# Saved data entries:
------------------------------------------------------------------------

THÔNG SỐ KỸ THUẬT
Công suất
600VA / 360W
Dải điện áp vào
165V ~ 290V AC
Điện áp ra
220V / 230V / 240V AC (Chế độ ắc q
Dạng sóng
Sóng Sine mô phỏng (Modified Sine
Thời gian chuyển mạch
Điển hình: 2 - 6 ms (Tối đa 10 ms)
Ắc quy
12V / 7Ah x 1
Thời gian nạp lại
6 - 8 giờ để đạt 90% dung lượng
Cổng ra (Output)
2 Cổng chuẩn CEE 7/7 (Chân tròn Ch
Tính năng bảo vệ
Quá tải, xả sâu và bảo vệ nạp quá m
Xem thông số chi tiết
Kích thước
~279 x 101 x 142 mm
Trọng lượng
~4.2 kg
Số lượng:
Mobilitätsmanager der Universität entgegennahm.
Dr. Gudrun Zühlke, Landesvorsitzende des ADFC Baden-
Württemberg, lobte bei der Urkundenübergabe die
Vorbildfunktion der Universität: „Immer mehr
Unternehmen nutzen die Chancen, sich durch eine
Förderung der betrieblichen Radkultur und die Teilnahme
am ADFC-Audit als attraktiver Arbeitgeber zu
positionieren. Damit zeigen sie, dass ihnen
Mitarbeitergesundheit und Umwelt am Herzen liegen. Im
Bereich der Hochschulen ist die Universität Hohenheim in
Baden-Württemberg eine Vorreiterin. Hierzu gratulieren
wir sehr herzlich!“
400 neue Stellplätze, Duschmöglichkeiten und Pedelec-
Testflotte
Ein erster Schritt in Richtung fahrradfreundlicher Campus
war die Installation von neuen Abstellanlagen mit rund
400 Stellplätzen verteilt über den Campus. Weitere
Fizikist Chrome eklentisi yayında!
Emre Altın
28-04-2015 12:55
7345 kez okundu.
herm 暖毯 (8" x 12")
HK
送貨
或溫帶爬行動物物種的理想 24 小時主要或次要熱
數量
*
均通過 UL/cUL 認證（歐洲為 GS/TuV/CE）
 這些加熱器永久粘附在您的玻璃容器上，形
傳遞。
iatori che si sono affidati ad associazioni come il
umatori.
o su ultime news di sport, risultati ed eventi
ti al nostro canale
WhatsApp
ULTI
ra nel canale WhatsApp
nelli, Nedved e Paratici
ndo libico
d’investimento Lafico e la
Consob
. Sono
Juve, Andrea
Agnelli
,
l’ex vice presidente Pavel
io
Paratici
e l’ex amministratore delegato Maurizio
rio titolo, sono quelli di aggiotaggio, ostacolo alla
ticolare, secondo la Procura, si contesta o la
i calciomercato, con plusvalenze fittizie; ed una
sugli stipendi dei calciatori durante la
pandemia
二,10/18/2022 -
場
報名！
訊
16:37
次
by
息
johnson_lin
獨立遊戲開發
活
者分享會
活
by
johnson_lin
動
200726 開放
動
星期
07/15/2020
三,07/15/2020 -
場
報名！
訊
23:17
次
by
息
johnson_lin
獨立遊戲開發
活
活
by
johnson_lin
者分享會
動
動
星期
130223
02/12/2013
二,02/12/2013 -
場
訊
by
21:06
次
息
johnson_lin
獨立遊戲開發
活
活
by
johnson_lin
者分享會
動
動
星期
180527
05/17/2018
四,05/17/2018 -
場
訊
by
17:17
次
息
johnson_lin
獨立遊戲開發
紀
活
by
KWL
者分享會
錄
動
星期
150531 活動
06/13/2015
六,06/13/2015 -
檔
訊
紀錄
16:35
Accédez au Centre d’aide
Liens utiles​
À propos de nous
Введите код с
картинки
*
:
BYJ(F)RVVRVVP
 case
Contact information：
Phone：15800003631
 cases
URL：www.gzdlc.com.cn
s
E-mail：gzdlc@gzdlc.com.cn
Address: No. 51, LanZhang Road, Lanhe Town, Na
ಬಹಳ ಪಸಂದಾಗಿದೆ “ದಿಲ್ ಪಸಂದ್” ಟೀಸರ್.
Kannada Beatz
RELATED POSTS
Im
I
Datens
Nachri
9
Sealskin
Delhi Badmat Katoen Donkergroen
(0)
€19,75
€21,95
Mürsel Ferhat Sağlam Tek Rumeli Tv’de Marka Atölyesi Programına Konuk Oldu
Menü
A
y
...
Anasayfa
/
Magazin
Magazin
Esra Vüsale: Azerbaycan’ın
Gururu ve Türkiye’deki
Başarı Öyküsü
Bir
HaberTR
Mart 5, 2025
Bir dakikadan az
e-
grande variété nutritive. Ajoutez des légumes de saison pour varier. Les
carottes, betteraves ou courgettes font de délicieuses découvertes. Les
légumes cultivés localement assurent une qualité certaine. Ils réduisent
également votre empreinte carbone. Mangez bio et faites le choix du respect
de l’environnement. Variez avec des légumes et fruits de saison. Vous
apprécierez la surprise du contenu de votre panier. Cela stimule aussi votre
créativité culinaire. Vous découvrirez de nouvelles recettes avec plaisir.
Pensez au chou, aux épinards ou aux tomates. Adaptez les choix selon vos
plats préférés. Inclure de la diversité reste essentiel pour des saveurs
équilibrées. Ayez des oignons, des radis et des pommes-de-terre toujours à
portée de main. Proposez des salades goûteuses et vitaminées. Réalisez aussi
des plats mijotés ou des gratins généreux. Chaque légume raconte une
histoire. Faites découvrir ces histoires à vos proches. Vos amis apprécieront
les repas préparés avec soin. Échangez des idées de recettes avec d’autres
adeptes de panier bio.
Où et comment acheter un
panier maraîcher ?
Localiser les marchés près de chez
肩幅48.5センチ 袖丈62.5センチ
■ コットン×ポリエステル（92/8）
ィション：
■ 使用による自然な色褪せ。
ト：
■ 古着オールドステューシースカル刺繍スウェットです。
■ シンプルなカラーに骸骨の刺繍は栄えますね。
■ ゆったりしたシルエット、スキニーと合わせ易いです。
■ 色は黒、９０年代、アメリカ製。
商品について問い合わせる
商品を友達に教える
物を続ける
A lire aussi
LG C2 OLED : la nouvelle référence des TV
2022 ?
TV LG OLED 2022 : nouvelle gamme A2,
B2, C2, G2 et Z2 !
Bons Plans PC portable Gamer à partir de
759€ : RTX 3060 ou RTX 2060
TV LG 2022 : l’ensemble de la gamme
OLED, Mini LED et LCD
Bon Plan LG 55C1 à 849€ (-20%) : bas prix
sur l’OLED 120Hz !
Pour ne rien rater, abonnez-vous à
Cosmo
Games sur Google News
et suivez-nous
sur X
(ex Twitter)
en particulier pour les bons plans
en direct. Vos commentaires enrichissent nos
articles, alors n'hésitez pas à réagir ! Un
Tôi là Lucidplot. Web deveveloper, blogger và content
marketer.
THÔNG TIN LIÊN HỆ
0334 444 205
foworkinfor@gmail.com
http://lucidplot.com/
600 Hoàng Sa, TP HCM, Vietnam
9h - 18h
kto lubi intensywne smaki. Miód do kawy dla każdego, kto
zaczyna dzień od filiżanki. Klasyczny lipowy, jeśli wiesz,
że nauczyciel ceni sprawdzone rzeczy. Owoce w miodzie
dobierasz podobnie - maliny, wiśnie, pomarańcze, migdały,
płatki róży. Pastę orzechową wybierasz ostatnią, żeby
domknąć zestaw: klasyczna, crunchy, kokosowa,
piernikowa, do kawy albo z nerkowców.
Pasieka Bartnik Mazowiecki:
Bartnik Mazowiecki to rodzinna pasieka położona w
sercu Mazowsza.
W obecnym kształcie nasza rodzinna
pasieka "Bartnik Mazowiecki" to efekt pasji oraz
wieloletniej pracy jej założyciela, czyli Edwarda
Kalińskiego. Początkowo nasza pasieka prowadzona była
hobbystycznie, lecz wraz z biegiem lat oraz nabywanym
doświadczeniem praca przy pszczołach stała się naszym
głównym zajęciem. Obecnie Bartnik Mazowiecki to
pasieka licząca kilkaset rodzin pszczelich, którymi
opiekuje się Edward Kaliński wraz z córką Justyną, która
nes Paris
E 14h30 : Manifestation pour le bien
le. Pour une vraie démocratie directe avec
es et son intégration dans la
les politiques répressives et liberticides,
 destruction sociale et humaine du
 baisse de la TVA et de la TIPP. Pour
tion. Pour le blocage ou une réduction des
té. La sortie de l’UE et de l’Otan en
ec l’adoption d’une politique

------------------------------------------------------------------------

# PROBLEM TO WORK ON:
Copy the lines of the items verbatim, starting at the very beginning of the items and ending with the line that contains "Thời gian nạp lại".

# EXERCISE RESPONSE:
THÔNG SỐ KỸ THUẬT
Công suất
600VA / 360W
Dải điện áp vào
165V ~ 290V AC
Điện áp ra
220V / 230V / 240V AC (Chế độ ắc q
Dạng sóng
Sóng Sine mô phỏng (Modified Sine
Thời gian chuyển mạch
Điển hình: 2 - 6 ms (Tối đa 10 ms)
Ắc quy
12V / 7Ah x 1
Thời gian nạp lại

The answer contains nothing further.